Expert Reviews – Mwabvi WR
Philip is an acclaimed travel writer and author of many guidebooks, including the Bradt guides to Uganda, Tanzania, Kenya and South Africa.
For the hardcore only
By far the least compelling of the conservation areas in the Lower Shire Valley, this little-visited reserve is named after the Mwabvi River and supports a cover of dense mixed woodland studded with rocky outcrops. Poaching has had a drastic effect on the park in recent decades, and the only large mammals likely to be seen by casual visitors are greater kudu, yellow baboon, vervet monkey and impala. Overall Mwabvi is bound to disappoint anybody seeking a pure game-viewing experience, but inexpensive guided walks can be arranged on the spot and offer an opportunity to explore a wilderness area that still supports a decent quota of wildlife. It is of interest to birders for the presence of several species more normally associated with coastal habitats, such as Rudd’s apalis, Woodward’s batis and grey sunbird.
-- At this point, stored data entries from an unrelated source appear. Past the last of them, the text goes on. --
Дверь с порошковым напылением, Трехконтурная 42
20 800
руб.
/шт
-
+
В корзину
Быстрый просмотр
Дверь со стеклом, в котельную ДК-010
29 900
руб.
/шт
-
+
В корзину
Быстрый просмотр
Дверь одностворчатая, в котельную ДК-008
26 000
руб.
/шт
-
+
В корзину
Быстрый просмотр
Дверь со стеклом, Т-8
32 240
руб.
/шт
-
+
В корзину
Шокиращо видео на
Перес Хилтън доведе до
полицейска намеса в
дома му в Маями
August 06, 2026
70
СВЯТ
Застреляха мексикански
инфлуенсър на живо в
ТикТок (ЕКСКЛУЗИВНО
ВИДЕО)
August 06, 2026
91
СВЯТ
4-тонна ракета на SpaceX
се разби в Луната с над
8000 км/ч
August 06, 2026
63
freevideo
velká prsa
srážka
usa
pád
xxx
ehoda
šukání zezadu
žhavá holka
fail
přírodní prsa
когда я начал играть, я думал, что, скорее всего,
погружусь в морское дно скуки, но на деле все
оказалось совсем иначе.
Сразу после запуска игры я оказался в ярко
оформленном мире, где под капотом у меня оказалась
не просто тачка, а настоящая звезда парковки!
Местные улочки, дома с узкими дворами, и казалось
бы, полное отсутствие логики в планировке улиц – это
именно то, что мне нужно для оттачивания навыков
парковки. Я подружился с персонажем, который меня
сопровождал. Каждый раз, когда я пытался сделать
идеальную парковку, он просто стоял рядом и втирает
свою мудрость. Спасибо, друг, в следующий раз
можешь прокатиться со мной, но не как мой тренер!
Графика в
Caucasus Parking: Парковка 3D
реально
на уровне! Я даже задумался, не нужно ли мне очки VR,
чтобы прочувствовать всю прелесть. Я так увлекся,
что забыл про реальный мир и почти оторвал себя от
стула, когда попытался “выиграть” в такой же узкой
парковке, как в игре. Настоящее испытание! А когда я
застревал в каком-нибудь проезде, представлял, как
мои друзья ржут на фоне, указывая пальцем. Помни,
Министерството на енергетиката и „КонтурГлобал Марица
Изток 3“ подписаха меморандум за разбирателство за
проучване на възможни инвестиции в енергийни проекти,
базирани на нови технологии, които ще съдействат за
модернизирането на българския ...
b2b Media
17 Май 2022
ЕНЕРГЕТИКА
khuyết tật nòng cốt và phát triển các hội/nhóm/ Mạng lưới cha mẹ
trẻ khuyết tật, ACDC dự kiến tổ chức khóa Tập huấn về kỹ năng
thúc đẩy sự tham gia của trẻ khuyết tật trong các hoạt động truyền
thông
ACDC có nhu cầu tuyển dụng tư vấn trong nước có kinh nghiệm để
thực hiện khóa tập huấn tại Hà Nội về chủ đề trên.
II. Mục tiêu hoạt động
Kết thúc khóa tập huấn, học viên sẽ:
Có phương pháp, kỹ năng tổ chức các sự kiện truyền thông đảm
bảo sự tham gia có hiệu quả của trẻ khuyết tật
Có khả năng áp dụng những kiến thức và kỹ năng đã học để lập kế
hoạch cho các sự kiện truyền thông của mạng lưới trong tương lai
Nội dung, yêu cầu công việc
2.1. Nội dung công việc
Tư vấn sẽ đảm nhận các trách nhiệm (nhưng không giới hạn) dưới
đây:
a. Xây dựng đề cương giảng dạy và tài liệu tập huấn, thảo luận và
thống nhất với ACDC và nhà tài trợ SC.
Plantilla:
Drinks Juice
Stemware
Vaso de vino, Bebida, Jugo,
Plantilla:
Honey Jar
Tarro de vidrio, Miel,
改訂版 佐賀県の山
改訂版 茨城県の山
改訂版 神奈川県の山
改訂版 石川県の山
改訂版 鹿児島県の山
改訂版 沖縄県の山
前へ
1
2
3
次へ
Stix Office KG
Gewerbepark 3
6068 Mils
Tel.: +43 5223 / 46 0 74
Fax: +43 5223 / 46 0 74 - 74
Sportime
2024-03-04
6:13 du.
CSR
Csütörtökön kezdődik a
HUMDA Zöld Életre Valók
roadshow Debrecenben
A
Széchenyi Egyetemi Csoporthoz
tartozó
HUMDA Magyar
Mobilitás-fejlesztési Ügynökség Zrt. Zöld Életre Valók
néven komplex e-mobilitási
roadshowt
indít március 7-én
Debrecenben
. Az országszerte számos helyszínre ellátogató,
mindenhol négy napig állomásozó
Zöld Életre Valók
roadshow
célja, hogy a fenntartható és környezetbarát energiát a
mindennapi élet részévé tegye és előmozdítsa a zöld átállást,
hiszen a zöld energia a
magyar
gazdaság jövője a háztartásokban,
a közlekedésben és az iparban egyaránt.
Ariadne is a renowned African wildlife photographer whose work is featured in many well-known guidebooks and magazines.
Untrammeled wilderness best explored on foot
Mwabvi covers a tract of stunning wild bush with several rivers running through and rocky outcrops from which to scan the surrounding wilderness. We only spent one night here as we didn’t really come fully equipped for the basic facilities. We saw some warthogs and a few vervet monkeys in camp, but wildlife is obviously very scarce and skittish. The well-priced walks with an armed ranger are recommended and you might be able to pick up some animal tracks, if not the animals. There are some driving tracks in the park, but without a good 4WD you won’t get very far.